Aim of the exercise:
Any images in the material are to be dropped while every line is retyped exactly.

Listed records:
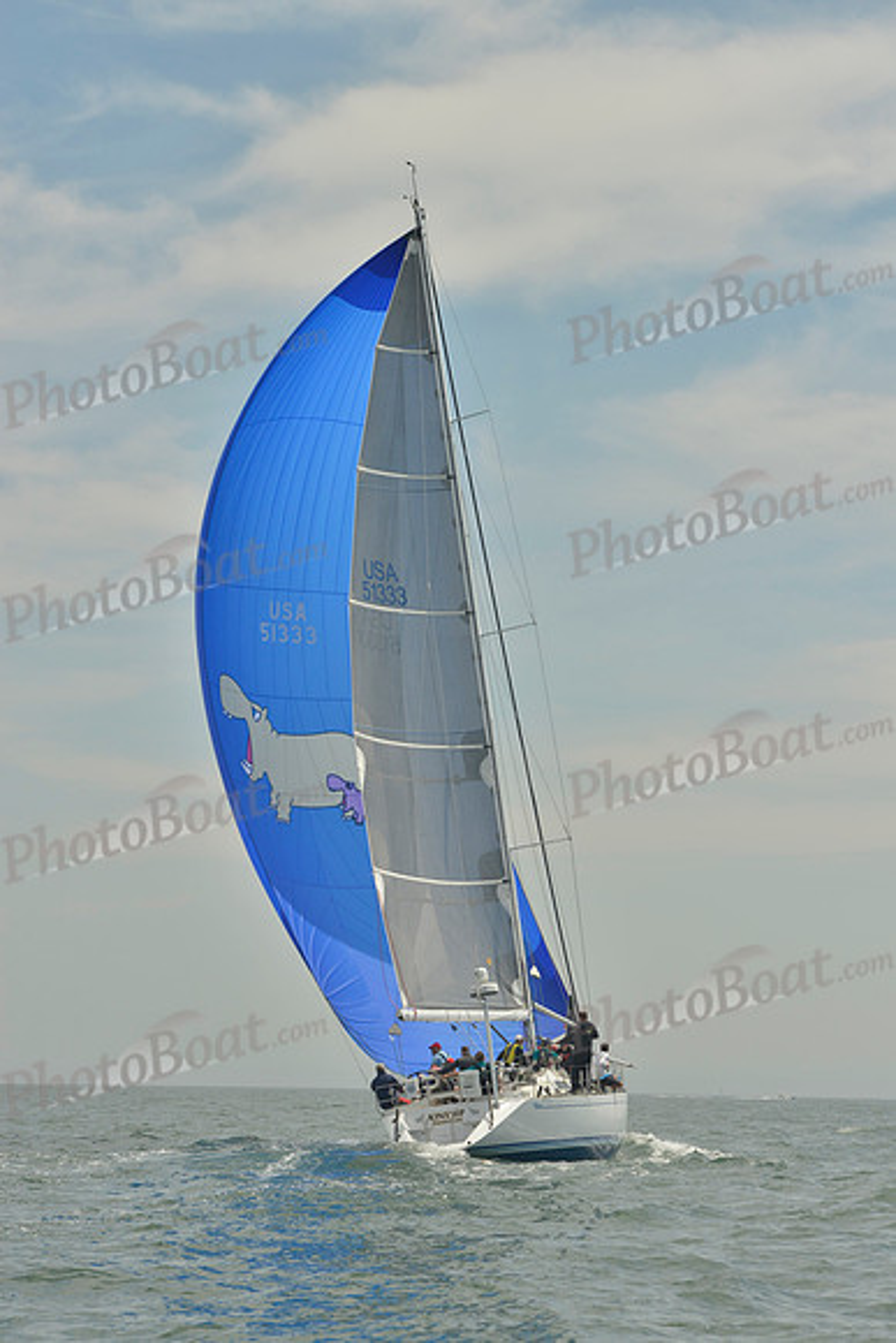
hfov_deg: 14.9
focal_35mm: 92
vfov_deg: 22.1
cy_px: 672
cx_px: 448
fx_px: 3432
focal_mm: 92
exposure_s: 1/1250
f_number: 10
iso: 280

Response area:
hfov_deg: 14.9
focal_35mm: 92
vfov_deg: 22.1
cy_px: 672
cx_px: 448
fx_px: 3432
focal_mm: 92
exposure_s: 1/1250
f_number: 10
iso: 280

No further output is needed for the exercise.